▶ [Data for this exercise]:
--------------------------------------------------
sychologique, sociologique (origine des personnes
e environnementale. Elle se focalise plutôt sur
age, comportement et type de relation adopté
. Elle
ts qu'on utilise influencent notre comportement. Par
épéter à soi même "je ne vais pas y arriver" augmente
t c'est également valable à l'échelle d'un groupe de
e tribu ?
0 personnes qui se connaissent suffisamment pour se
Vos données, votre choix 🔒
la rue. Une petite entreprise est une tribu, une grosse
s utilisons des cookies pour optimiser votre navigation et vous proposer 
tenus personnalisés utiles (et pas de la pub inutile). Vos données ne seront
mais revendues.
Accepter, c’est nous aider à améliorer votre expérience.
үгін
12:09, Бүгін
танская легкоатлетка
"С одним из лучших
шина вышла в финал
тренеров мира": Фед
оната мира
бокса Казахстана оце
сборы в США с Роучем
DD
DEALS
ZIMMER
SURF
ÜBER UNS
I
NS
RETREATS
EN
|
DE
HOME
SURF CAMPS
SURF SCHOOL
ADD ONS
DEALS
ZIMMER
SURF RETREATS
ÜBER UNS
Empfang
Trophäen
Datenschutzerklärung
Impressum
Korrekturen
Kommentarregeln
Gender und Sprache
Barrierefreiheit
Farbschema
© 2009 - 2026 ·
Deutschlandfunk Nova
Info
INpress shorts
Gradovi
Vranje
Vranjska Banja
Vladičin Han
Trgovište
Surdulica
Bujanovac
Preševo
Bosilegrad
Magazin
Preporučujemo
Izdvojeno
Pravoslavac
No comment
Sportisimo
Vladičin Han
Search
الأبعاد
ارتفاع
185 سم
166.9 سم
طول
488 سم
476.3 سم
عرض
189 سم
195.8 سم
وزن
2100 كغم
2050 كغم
--------------------------------------------------
Give back exactly the material above from its opening line to the line bearing "12:09, Бүгін".

sychologique, sociologique (origine des personnes
e environnementale. Elle se focalise plutôt sur
age, comportement et type de relation adopté
. Elle
ts qu'on utilise influencent notre comportement. Par
épéter à soi même "je ne vais pas y arriver" augmente
t c'est également valable à l'échelle d'un groupe de
e tribu ?
0 personnes qui se connaissent suffisamment pour se
Vos données, votre choix 🔒
la rue. Une petite entreprise est une tribu, une grosse
s utilisons des cookies pour optimiser votre navigation et vous proposer 
tenus personnalisés utiles (et pas de la pub inutile). Vos données ne seront
mais revendues.
Accepter, c’est nous aider à améliorer votre expérience.
үгін
12:09, Бүгін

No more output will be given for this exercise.